Even in the real world people are getting dickier (is that even a word? It is now…). I work in a place driven by teasing and name-calling, I know people who make a practice of calling others out for making common grammatical mistakes (using ‘good’ instead of ‘well,’ not using an Oxford comma, etc), and so many people try to cram you into a shell where they think you belong (“She’s the actress.” “He’s the smart one.” “You’re the laid back one.”). It’s getting ridiculous. At work, I don’t really engage when the teasing and name-calling starts; does that make me a killjoy? In their eyes, the answer is probably yes. When my husband and I are hanging out alone, I have a bad habit of correcting him (when he uses a word incorrectly, for example); however, I would never do that in front of other people because it’s disrespectful and rude. As for plopping people into shells? Well, we all do it, whether we intend to or not. I just try it acknowledge that and then ignore my presumptions. Try it; you’ll be surprised how much more people have to offer when given the chance to shine.
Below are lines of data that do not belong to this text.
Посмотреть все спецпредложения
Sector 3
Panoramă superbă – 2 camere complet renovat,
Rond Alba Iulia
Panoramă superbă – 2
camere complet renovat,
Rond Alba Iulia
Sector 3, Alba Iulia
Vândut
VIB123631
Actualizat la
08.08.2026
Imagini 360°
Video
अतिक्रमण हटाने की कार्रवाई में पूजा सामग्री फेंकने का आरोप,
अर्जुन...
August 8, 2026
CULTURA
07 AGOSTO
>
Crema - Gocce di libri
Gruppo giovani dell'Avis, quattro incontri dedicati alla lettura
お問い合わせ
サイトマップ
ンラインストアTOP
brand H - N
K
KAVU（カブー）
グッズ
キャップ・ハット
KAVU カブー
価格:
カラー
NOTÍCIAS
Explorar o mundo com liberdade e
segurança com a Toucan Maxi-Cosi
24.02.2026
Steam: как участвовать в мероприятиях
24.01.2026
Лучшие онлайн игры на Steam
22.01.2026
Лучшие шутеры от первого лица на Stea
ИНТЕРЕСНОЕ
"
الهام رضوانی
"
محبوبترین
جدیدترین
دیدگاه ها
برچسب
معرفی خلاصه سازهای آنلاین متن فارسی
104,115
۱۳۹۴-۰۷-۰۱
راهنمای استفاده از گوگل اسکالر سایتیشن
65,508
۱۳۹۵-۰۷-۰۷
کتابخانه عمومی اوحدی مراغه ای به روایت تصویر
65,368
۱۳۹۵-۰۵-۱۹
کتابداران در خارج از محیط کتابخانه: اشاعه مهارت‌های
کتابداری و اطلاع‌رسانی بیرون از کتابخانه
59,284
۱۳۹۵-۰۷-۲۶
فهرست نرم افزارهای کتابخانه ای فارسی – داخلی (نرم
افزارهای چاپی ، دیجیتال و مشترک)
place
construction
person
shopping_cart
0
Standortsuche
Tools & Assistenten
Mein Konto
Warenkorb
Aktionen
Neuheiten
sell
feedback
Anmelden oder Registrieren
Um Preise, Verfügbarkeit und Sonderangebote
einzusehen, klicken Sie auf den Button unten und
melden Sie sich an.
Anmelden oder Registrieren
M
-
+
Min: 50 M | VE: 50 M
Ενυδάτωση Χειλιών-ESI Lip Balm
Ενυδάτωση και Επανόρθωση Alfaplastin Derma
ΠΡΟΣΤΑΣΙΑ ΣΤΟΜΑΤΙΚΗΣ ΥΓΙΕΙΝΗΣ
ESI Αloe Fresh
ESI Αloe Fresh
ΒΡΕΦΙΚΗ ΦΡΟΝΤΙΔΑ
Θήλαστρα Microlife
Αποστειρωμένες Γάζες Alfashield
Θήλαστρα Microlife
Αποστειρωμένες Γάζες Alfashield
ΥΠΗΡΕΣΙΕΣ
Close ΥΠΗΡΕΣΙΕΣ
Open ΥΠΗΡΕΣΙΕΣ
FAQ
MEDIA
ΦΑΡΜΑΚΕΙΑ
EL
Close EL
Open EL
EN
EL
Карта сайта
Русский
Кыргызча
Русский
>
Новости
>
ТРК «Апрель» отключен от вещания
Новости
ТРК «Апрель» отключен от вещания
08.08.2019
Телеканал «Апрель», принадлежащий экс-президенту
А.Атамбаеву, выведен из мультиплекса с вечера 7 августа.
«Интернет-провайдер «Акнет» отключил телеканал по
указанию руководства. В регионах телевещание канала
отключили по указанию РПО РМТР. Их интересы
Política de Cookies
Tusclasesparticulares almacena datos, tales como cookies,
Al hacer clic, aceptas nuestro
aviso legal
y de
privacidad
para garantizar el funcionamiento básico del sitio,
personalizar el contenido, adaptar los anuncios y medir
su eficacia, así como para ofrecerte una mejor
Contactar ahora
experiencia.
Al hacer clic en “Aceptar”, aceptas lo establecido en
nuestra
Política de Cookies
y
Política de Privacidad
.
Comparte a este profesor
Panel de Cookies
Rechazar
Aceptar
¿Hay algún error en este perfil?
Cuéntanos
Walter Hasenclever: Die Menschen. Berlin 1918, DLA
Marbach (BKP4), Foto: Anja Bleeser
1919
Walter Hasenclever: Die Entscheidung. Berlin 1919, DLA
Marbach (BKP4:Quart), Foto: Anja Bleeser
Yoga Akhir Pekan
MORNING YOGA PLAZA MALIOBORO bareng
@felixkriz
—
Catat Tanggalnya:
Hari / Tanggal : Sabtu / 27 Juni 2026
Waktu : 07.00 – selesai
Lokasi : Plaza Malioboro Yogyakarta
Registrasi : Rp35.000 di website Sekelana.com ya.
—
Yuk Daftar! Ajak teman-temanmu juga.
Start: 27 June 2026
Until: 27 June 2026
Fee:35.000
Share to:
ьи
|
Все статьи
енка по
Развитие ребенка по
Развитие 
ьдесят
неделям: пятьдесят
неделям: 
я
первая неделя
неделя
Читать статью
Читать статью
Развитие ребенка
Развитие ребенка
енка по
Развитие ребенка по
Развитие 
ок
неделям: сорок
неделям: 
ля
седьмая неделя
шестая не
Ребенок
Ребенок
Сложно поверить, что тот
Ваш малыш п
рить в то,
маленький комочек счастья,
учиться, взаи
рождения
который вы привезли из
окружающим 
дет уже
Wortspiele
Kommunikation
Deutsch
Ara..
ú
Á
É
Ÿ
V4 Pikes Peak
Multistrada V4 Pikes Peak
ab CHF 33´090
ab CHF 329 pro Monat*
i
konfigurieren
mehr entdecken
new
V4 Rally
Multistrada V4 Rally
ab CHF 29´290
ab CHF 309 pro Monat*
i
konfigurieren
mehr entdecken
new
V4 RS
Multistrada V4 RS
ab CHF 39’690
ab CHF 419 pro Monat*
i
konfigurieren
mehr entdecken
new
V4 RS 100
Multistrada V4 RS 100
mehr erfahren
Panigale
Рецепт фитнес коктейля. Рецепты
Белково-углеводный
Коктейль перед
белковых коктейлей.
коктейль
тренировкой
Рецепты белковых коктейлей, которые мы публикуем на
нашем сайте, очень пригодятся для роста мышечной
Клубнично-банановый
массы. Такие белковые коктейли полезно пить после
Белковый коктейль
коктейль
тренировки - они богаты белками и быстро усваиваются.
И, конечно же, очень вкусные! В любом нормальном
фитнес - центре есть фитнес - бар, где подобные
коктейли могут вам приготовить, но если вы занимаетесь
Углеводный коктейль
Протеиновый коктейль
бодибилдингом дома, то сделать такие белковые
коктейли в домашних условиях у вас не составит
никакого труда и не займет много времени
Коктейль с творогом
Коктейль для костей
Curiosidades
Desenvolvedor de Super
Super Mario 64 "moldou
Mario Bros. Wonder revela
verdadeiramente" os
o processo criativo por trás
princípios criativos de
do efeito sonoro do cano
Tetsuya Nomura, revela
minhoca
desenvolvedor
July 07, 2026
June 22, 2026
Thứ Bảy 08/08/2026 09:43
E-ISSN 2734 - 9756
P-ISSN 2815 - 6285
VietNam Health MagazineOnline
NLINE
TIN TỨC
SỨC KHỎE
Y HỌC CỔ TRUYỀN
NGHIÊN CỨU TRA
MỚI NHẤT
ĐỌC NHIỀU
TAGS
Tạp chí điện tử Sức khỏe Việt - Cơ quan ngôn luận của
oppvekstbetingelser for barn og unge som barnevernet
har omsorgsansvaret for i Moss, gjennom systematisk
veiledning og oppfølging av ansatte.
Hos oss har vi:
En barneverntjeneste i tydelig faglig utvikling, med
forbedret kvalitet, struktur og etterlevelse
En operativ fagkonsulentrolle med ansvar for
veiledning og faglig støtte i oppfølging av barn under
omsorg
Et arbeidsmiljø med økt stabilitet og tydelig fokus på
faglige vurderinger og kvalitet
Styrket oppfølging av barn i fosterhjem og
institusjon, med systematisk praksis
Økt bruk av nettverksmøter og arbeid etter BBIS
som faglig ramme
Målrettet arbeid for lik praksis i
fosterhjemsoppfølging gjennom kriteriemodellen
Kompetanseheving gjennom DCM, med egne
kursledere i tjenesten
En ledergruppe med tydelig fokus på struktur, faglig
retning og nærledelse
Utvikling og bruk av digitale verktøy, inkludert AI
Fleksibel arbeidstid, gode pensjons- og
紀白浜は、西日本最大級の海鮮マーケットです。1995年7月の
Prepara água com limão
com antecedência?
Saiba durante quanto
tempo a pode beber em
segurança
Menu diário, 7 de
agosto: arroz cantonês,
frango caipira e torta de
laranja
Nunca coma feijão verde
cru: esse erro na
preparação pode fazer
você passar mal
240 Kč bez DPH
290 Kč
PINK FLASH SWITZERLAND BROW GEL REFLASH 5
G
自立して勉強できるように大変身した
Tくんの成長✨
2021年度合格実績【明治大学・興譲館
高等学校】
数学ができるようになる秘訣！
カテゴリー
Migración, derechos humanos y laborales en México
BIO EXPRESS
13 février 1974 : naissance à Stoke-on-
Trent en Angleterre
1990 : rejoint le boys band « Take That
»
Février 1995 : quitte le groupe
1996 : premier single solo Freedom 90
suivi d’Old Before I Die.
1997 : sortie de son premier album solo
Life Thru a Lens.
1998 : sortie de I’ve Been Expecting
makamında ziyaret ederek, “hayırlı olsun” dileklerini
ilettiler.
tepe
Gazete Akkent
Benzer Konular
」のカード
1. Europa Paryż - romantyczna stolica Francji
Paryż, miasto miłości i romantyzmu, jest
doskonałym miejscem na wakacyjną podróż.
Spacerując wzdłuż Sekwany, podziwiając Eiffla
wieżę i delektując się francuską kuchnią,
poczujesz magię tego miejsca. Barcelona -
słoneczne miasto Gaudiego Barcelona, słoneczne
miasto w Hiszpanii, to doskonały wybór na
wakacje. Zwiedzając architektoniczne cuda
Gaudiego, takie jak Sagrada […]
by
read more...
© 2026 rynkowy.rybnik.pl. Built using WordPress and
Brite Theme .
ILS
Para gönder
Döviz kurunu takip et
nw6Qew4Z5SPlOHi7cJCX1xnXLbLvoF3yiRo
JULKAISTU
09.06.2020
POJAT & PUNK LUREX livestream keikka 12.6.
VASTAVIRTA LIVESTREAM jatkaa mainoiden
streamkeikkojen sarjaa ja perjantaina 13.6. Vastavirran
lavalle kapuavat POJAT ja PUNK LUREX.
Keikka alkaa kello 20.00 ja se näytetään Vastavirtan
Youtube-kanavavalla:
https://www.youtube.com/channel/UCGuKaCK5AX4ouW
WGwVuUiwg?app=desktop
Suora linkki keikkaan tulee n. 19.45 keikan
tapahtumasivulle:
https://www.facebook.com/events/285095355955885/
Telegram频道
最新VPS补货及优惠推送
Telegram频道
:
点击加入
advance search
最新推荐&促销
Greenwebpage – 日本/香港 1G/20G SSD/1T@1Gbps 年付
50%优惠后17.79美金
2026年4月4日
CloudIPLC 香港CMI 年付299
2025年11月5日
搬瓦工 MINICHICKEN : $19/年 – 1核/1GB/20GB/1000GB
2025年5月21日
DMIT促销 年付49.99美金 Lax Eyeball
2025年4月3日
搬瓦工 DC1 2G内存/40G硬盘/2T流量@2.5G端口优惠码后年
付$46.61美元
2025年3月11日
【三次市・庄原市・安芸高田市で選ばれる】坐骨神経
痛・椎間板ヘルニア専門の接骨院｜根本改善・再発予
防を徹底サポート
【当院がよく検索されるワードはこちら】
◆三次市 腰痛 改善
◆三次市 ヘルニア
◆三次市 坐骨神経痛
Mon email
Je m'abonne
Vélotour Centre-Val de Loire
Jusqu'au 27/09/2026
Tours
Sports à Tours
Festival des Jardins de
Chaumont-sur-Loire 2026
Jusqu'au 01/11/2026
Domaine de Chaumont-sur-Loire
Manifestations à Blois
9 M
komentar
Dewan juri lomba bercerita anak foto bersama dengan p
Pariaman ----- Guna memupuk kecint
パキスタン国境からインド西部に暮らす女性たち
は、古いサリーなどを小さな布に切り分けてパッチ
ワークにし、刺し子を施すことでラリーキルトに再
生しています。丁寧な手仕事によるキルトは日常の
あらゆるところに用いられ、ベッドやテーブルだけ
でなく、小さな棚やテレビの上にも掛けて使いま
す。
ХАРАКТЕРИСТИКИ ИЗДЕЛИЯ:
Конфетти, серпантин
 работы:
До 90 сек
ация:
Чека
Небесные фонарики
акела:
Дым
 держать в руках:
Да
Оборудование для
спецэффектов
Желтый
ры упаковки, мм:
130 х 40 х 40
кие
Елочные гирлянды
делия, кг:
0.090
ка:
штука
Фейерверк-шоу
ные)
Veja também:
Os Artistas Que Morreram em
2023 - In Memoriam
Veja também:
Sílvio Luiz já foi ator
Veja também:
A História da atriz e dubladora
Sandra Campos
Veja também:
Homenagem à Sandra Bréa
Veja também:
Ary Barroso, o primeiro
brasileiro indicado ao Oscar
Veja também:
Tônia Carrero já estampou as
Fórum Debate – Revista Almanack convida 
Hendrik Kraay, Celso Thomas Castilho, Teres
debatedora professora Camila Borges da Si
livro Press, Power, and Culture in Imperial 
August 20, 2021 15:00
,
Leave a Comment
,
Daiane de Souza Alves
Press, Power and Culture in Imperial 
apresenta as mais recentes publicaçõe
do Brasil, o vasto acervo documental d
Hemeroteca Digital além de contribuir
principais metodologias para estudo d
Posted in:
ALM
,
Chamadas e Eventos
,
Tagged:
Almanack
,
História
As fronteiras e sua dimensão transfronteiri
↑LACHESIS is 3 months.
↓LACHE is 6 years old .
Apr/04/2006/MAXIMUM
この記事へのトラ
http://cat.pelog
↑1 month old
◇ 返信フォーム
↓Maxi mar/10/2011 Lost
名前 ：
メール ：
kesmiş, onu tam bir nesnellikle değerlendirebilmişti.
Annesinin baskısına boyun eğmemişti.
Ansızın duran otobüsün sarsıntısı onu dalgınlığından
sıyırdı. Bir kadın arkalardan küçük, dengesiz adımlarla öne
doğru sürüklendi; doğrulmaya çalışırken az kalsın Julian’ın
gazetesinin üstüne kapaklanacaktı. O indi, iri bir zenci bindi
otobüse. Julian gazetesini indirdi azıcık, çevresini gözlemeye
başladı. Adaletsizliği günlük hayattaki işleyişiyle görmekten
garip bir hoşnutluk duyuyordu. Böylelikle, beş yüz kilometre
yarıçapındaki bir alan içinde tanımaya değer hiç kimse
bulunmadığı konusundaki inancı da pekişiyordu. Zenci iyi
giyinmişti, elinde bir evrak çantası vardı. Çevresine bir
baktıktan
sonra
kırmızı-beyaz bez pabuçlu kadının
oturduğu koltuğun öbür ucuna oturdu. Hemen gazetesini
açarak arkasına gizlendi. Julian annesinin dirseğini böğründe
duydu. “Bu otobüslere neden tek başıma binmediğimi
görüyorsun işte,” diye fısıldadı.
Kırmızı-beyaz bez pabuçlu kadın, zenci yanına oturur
One of my good friends is all about love; romantic, platonic, the love you have for a pet, a love of cooking or crafting or creating, ALL types of love...she wants to celebrate it and embrace it and talk about it. I think she’s onto something. Isn’t it more refreshing to have a positive, laughter-filled talk with your friends rather than a vile, poison-filled diatribe against someone who isn’t living up to your standards? Or how about having an open, intelligent discussion about political views rather than stooping to the finger-pointing blame game? How about we try a little harder not to put people into whatever box we think they should go in, and let them be whoever they are? Gah, I feel like I’m writing a commercial for tampons or something, but I think you’re picking up what I’m laying down. We all want to be happy, right? Negativity and hate won’t get us there.

Thank you for reading my late-night ramblings…I figured I’d do something useful with my insomnia rather than just lay in bed, listening to my dogs snore.